Romans 5 is the fifth chapter of the Epistle to the Romans in the New Testament of the Christian Bible. It is authored by Paul the Apostle, while he was in Corinth in the mid-50s AD, with the help of an amanuensis (secretary), Tertius, who adds his own greeting in Romans 16:22.

According to Karl Barth, the "detailed argument" put forward in this chapter develops one of Paul's main themes in the epistle, as set out in the opening chapter: that the gospel of Jesus Christ reveals the righteousness of God.

==Text==
The original text was written in Koine Greek. This chapter is divided into 21 verses.

===Textual witnesses===
Some early manuscripts containing the text of this chapter are:
- Codex Vaticanus (AD 325–350)
- Codex Sinaiticus (330–360)
- Codex Alexandrinus (400–440)
- Codex Ephraemi Rescriptus (~450; complete)
- Papyrus 31 (7th century; extant verses 3–8)
★ ★ ★ ★ ★
# [Exercise set]
**1.** Copy the Romans 5 text from "Romans 5 is" up to and including "in Romans 16:22.".
**2.** Can you shorten the paragraph in the Romans 5 text that begins "Romans 5 is the fifth chapter" while keeping its main facts?
**3.** Answer these questions from the Romans 5 text:
(a) In what language was the original text written?
(b) Which early manuscript preserves only verses 3–8?
(c) According to Karl Barth, what does the gospel of Jesus Christ reveal?
Answer from the Romans 5 text alone.

# [Data listing]
★ ★ ★ ★ ★
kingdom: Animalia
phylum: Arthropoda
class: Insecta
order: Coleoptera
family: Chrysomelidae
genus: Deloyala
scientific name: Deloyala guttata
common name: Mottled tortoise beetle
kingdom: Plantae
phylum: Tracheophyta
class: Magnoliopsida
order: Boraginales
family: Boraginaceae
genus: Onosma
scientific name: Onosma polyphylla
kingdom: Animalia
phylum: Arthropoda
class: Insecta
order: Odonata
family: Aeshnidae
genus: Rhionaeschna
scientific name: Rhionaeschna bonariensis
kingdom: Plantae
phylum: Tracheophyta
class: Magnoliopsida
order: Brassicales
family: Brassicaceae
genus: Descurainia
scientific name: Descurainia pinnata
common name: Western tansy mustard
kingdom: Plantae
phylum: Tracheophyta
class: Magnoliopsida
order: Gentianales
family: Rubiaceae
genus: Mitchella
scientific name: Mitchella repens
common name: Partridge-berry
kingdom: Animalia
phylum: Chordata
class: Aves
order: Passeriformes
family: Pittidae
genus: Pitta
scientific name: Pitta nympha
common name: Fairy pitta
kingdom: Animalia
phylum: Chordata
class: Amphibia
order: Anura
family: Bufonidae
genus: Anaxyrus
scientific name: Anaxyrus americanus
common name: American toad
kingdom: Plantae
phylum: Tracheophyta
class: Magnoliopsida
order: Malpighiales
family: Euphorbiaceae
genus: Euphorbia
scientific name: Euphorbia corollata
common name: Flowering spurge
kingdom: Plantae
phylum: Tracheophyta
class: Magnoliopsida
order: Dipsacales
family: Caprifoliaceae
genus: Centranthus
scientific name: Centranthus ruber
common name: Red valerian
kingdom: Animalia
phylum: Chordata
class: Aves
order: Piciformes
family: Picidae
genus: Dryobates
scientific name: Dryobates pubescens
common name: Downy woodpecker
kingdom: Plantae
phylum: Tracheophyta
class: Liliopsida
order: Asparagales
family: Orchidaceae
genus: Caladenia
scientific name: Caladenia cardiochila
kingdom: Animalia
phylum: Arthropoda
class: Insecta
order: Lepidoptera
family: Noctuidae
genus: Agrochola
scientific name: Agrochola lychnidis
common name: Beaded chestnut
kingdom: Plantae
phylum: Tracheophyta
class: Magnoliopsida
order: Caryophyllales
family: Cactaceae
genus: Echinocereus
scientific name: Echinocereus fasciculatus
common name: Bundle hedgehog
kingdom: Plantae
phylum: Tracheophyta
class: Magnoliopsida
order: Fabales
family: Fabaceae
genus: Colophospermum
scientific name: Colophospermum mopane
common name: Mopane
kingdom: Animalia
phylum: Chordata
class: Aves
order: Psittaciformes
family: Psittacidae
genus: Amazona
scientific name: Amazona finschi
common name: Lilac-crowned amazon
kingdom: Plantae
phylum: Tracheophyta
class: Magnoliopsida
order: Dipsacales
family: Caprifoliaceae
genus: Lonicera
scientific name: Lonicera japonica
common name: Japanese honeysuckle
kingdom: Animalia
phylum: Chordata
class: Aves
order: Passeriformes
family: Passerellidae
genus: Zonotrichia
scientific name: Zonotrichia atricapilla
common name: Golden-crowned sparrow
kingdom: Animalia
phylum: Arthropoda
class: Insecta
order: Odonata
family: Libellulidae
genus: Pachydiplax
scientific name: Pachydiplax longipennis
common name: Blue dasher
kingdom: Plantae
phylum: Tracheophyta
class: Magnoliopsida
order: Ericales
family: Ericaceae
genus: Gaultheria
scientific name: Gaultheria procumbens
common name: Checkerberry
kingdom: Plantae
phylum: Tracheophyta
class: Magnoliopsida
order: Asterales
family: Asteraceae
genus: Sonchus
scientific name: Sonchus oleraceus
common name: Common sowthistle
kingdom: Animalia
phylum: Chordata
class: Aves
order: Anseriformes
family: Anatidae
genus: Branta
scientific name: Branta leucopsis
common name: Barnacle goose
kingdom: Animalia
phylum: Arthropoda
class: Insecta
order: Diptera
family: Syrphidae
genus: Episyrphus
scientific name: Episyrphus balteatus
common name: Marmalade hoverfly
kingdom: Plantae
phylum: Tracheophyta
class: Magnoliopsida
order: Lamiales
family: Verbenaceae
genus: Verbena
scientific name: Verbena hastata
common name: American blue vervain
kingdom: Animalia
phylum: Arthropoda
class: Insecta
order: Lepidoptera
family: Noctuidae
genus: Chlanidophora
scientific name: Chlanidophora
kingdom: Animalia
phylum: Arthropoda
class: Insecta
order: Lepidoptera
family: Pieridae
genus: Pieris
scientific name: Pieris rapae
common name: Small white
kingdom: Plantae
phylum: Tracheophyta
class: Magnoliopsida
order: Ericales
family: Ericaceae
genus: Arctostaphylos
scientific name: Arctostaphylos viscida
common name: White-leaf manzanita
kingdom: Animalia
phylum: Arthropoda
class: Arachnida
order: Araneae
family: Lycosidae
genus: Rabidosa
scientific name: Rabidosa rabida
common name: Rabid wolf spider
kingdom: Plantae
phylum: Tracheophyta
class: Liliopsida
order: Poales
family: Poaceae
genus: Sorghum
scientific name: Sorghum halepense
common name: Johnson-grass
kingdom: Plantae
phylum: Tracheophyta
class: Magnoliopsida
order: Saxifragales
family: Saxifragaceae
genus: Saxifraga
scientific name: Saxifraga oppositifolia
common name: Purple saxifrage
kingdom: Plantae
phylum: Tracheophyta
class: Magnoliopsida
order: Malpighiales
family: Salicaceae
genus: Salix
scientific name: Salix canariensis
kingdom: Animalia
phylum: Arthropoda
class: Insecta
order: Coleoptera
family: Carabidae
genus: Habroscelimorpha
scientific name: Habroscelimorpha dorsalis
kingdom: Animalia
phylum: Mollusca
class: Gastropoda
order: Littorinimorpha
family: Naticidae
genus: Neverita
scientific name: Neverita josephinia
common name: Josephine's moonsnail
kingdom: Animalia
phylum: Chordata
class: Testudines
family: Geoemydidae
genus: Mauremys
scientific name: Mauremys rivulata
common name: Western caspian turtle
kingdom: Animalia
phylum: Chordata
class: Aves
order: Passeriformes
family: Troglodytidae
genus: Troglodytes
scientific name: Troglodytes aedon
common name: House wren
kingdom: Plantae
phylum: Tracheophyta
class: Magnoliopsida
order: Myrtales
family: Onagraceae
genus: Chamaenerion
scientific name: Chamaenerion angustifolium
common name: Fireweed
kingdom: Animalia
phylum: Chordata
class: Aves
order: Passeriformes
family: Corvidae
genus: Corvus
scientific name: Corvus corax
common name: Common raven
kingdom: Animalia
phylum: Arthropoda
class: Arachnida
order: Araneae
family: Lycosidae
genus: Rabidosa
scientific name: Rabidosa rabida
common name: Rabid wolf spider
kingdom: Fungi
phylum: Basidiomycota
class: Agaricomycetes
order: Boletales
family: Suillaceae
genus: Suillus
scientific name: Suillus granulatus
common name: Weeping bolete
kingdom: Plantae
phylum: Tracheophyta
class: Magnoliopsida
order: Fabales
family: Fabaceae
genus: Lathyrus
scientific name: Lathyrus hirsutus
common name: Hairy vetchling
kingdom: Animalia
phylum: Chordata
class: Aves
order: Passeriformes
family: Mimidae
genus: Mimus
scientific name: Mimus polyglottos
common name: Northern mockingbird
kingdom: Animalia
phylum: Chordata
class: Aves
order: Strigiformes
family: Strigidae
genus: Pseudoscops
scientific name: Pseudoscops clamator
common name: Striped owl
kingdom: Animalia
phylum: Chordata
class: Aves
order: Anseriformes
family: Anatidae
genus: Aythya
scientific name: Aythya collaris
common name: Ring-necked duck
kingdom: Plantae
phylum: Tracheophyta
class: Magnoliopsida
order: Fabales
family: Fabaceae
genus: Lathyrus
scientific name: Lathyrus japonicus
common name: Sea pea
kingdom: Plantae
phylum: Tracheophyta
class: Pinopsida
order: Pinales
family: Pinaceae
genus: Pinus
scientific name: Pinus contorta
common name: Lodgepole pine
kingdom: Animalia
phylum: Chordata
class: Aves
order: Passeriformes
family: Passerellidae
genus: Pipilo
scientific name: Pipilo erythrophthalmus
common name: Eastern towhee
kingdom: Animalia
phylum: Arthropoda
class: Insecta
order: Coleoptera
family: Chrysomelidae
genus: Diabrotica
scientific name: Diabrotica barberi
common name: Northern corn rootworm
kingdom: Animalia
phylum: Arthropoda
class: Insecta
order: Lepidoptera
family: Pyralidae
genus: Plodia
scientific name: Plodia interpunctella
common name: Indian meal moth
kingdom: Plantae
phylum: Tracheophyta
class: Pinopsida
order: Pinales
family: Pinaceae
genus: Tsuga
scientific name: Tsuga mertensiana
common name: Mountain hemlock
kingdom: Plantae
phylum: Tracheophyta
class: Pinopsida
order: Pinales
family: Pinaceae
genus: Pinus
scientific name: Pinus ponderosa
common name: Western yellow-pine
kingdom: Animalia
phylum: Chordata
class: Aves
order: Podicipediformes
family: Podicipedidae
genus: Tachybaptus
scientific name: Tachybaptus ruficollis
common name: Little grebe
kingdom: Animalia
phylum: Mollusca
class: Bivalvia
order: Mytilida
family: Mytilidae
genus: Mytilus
★ ★ ★ ★ ★
# [Replies]
**1.**
Romans 5 is the fifth chapter of the Epistle to the Romans in the New Testament of the Christian Bible. It is authored by Paul the Apostle, while he was in Corinth in the mid-50s AD, with the help of an amanuensis (secretary), Tertius, who adds his own greeting in Romans 16:22.

**2.** Romans 5, the fifth chapter of Romans in the New Testament, was written by Paul the Apostle in Corinth in the mid-50s AD. His secretary, Tertius, helped him and adds his own greeting in Romans 16:22.

**3.**
(a) Koine Greek
(b) Papyrus 31
(c) The righteousness of God